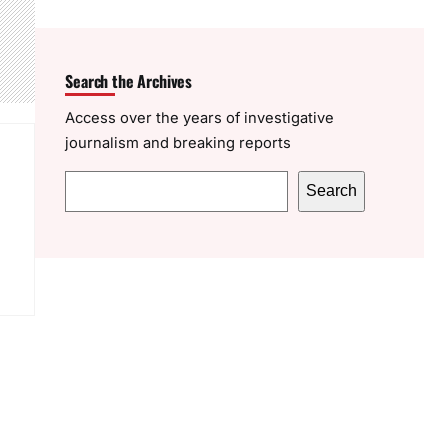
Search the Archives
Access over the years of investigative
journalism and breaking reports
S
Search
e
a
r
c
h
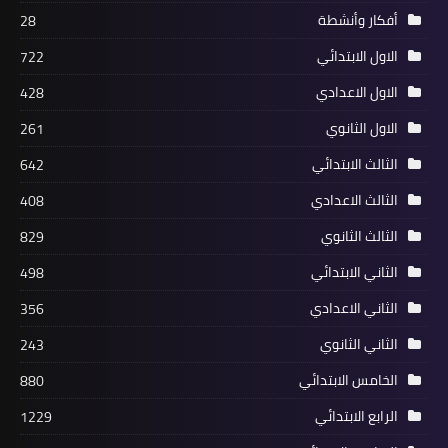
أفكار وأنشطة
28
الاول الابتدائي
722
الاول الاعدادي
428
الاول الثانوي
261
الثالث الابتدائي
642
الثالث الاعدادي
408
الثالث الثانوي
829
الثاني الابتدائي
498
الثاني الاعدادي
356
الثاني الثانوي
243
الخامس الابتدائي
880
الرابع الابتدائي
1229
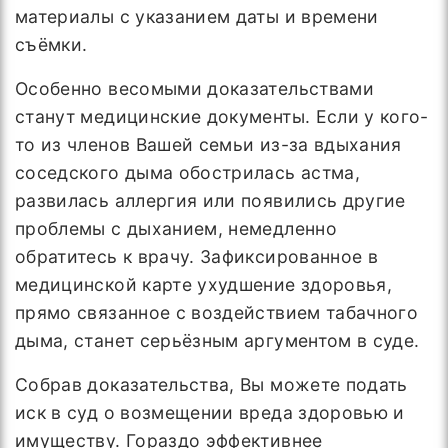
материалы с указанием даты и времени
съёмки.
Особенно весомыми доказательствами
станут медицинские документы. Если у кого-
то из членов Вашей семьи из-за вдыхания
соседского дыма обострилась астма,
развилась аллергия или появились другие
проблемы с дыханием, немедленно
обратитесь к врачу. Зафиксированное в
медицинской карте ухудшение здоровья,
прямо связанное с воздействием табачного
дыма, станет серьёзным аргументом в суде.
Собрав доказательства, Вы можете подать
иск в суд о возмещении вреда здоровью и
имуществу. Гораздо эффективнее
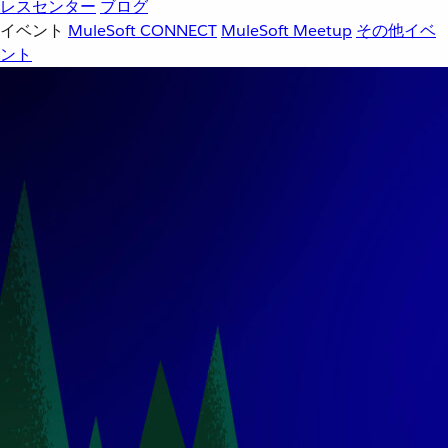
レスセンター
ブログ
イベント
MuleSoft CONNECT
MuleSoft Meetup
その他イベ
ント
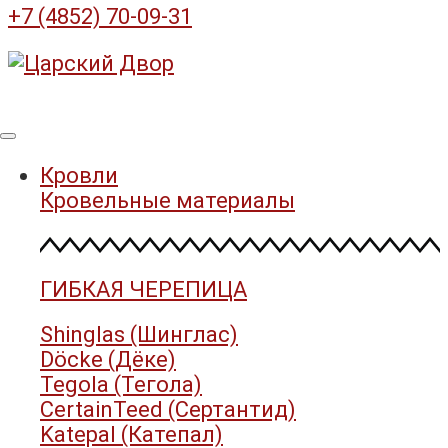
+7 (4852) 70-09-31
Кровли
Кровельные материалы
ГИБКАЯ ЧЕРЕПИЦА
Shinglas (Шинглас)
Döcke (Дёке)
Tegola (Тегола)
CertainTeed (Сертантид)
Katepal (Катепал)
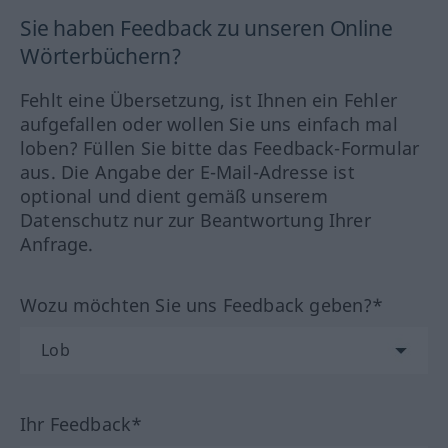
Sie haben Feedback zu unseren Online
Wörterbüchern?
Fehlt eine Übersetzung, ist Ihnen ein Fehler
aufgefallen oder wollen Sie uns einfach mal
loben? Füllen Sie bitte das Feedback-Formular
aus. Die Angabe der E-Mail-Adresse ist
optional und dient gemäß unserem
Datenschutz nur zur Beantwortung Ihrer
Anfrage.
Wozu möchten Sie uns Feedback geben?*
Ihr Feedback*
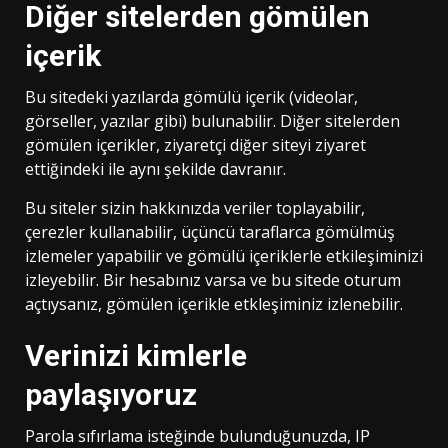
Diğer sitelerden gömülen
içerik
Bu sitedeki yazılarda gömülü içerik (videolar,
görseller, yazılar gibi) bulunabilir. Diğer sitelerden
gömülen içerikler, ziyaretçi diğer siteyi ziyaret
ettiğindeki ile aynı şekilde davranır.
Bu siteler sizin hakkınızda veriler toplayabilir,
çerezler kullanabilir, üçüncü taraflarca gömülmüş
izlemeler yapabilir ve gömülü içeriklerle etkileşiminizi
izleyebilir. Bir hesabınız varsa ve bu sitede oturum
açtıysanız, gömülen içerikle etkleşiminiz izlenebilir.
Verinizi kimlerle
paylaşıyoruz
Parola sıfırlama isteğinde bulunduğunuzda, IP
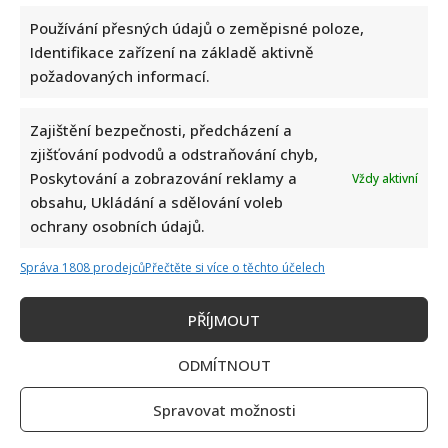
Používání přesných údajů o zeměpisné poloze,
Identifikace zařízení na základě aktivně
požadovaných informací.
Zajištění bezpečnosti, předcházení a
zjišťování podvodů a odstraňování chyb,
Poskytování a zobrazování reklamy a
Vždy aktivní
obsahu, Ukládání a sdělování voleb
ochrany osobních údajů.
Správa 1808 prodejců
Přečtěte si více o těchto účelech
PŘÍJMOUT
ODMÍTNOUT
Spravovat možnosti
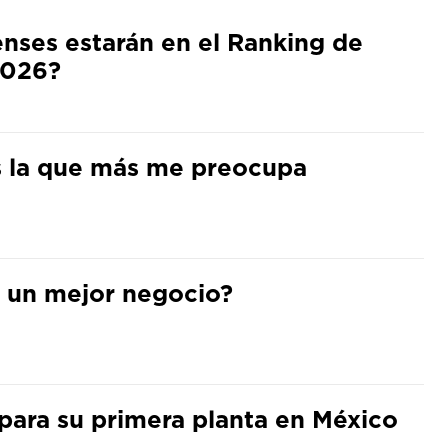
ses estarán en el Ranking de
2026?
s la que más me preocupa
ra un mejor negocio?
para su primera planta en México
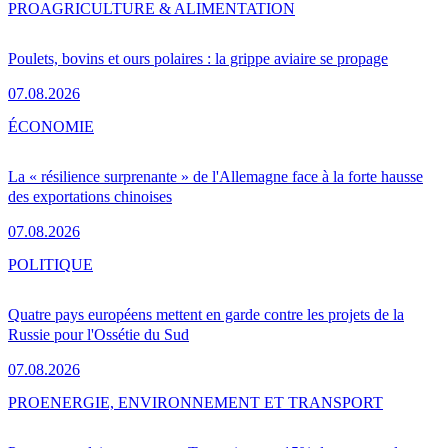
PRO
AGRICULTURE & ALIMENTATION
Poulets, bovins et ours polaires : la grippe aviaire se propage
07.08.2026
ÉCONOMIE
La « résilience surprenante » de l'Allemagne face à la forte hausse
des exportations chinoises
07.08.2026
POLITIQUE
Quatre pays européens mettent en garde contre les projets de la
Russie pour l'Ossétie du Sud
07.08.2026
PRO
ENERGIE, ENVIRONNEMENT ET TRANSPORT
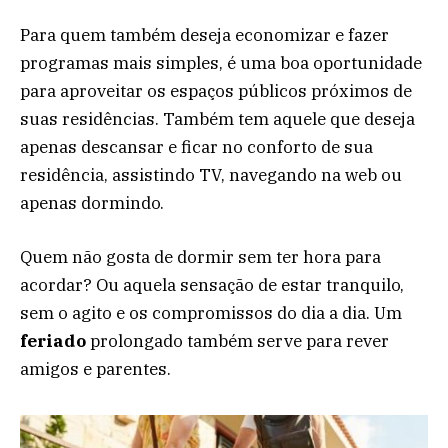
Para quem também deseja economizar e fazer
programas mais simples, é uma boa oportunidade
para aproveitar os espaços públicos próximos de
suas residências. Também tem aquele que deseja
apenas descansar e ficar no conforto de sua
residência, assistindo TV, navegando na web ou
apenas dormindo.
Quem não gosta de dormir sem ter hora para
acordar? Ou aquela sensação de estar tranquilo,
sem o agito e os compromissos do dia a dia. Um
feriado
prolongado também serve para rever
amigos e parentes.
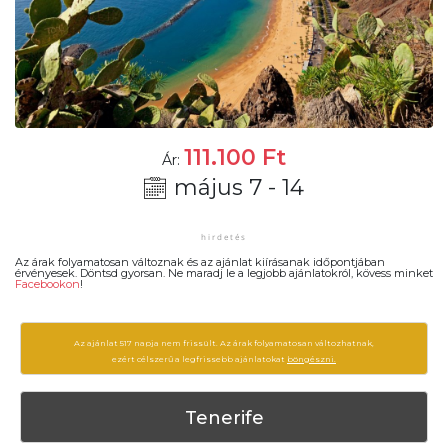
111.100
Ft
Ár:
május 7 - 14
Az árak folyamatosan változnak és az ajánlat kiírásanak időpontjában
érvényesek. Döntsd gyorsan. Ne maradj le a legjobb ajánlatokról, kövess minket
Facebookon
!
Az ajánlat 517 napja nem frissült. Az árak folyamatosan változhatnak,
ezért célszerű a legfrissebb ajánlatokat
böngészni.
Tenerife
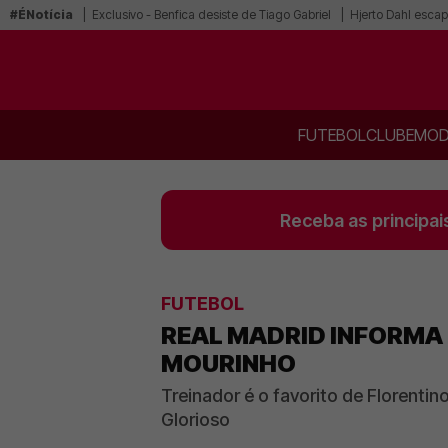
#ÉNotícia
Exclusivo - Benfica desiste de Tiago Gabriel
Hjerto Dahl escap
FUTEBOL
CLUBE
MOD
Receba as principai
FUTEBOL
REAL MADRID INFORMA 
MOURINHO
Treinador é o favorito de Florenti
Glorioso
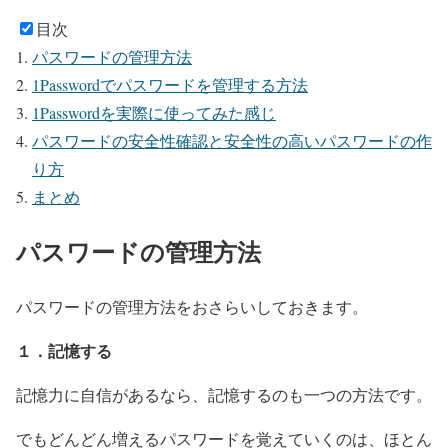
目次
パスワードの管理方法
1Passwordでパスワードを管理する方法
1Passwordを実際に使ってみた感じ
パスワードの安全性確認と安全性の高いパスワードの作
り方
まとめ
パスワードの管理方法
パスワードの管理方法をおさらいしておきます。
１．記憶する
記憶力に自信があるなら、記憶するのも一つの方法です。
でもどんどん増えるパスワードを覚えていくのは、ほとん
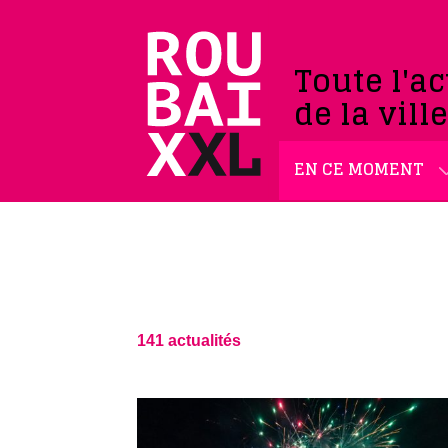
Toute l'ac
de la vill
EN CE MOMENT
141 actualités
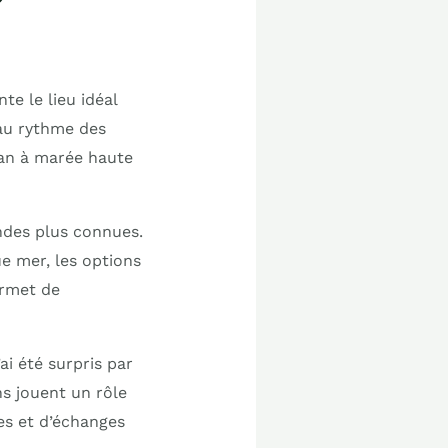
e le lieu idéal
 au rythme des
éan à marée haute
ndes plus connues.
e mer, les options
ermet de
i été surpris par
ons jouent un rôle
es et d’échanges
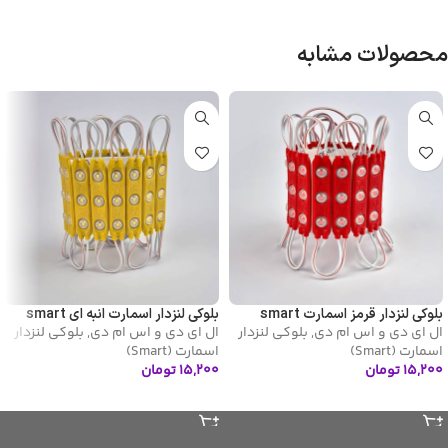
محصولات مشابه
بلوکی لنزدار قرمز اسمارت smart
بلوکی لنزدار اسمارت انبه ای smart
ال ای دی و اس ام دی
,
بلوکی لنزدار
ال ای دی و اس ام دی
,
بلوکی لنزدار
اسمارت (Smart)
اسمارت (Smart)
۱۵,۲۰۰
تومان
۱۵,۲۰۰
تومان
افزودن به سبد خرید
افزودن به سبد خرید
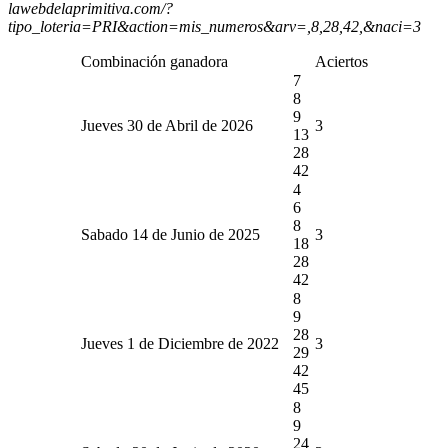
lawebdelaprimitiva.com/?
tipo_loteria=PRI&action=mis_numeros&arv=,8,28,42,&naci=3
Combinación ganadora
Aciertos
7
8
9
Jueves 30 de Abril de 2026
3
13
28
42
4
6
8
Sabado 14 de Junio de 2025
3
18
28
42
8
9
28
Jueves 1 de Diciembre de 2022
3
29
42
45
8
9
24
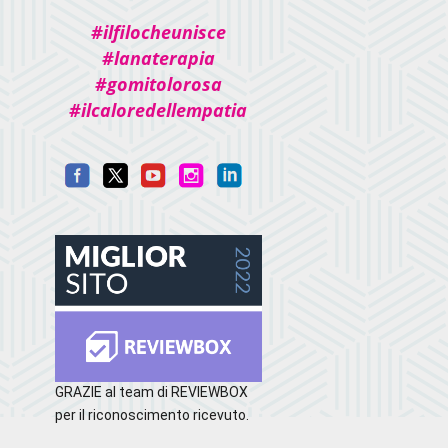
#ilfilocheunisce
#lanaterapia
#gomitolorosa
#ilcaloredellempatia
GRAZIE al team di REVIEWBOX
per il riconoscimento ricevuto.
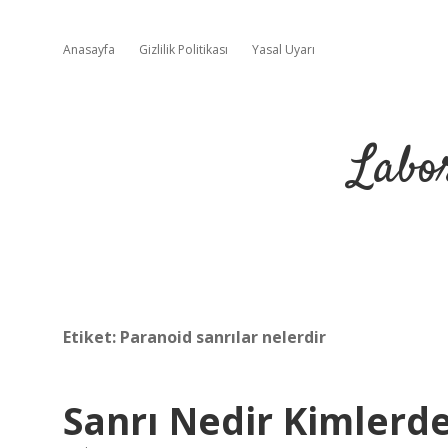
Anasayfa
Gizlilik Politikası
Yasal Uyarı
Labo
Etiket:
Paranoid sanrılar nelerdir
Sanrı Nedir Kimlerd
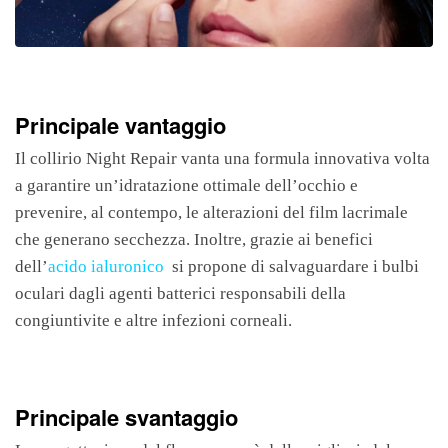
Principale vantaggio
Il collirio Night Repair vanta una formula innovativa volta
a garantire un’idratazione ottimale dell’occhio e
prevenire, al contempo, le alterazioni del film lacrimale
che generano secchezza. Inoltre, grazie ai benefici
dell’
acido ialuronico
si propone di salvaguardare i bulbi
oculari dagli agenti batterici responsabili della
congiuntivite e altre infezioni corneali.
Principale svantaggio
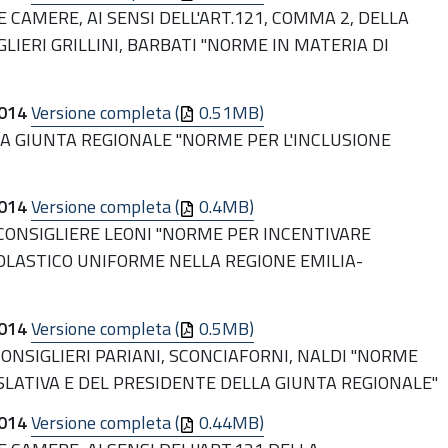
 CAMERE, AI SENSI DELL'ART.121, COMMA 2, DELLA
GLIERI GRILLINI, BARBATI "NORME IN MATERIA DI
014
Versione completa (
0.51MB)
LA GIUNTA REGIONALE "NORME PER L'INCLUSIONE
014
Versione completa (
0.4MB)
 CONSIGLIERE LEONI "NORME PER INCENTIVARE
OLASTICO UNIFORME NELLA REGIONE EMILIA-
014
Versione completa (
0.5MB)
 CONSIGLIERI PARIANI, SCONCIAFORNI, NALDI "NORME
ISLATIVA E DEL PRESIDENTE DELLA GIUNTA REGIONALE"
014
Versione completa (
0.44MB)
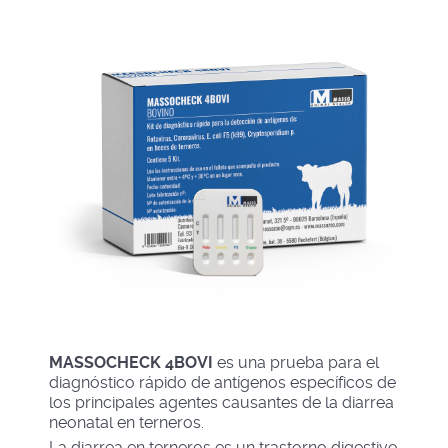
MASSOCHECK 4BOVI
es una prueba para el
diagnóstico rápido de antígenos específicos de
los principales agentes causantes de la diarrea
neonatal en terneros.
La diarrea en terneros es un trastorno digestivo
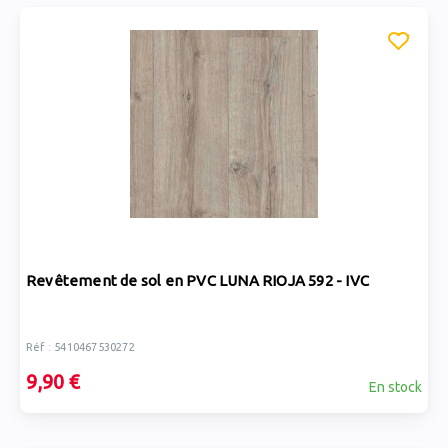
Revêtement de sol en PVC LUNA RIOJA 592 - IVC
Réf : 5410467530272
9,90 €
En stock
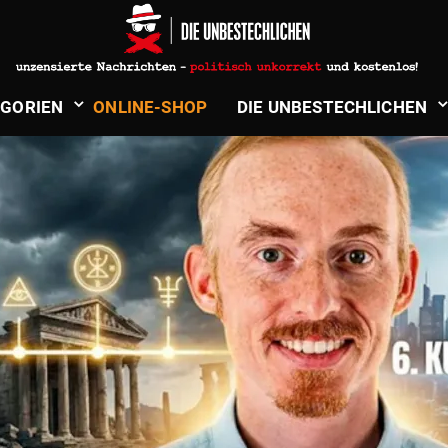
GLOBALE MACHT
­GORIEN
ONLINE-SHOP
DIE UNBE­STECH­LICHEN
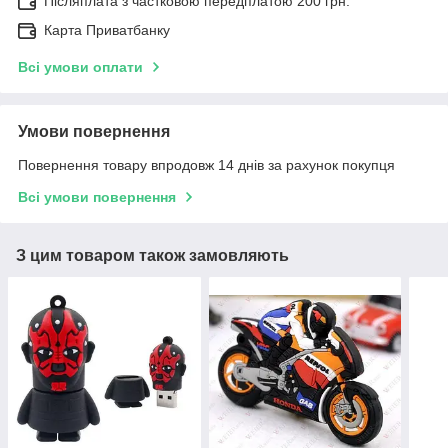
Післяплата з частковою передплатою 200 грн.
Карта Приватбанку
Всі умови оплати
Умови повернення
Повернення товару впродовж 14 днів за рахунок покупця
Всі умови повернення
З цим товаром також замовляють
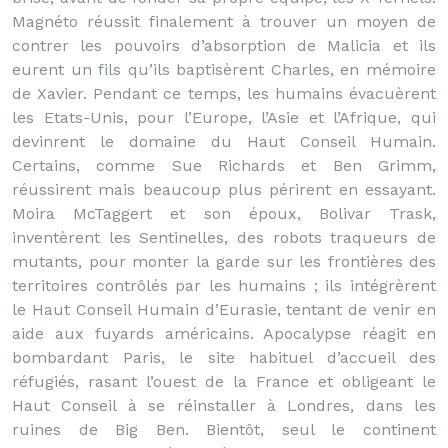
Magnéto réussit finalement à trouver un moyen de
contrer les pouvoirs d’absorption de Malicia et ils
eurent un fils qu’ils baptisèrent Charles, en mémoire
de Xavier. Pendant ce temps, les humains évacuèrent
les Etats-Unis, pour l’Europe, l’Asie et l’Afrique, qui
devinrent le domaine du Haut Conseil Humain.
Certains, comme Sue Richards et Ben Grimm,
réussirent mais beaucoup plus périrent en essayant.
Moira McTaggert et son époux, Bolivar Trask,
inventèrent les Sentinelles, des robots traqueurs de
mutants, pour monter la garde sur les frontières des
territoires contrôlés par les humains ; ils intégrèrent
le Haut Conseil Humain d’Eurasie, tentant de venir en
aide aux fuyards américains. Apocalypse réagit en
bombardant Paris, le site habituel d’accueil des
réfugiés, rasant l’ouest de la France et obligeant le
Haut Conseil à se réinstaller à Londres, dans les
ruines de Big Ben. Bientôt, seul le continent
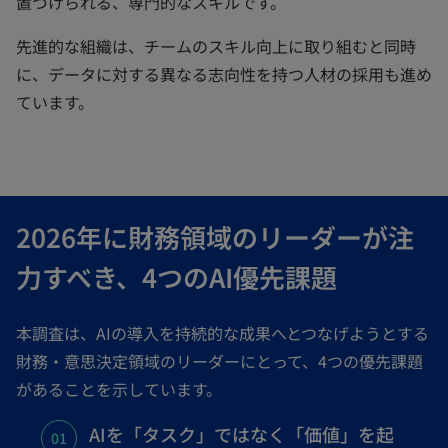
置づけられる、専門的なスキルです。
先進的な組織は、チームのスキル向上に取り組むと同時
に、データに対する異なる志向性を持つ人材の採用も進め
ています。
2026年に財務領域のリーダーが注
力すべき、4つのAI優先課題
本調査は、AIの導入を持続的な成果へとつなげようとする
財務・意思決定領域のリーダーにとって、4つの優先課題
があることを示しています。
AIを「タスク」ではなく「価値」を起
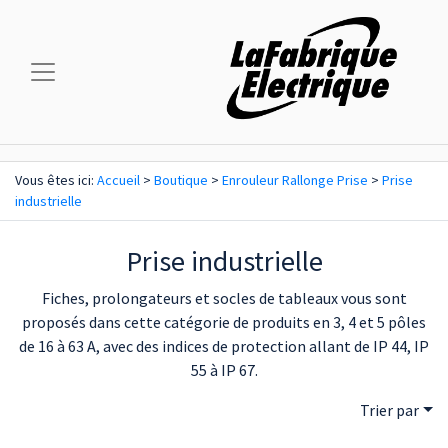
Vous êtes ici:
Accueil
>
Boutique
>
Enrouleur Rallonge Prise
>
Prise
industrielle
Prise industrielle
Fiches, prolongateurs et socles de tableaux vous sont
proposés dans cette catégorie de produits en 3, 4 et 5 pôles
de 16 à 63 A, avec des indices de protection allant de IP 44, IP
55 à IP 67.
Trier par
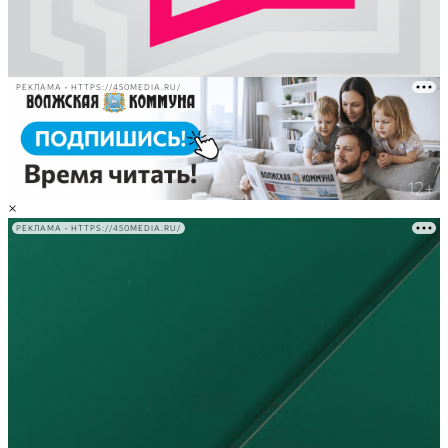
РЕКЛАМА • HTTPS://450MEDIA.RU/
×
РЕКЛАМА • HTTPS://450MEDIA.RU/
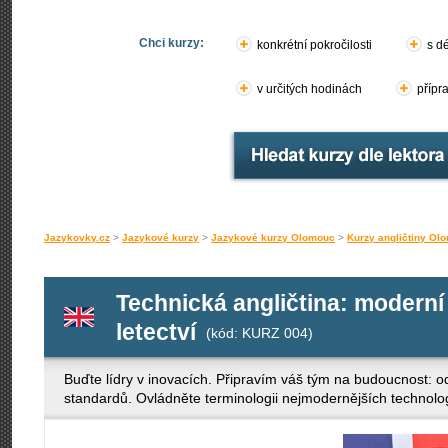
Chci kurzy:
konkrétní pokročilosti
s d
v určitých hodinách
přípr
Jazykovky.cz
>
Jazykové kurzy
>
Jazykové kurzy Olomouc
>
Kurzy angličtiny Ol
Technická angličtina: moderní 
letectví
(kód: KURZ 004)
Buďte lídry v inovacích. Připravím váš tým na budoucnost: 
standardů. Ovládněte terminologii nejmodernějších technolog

Exercise brief: Copy out the lines of the material above from the line containing "Diğer sitelerden gömülen" through the line containing "Parola sıfırlama isteğinde bulunduğunuzda, IP", both included, and nothing beyond them.

Output of the task:
Diğer sitelerden gömülen
içerik
Bu sitedeki yazılarda gömülü içerik (videolar,
görseller, yazılar gibi) bulunabilir. Diğer sitelerden
gömülen içerikler, ziyaretçi diğer siteyi ziyaret
ettiğindeki ile aynı şekilde davranır.
Bu siteler sizin hakkınızda veriler toplayabilir,
çerezler kullanabilir, üçüncü taraflarca gömülmüş
izlemeler yapabilir ve gömülü içeriklerle etkileşiminizi
izleyebilir. Bir hesabınız varsa ve bu sitede oturum
açtıysanız, gömülen içerikle etkleşiminiz izlenebilir.
Verinizi kimlerle
paylaşıyoruz
Parola sıfırlama isteğinde bulunduğunuzda, IP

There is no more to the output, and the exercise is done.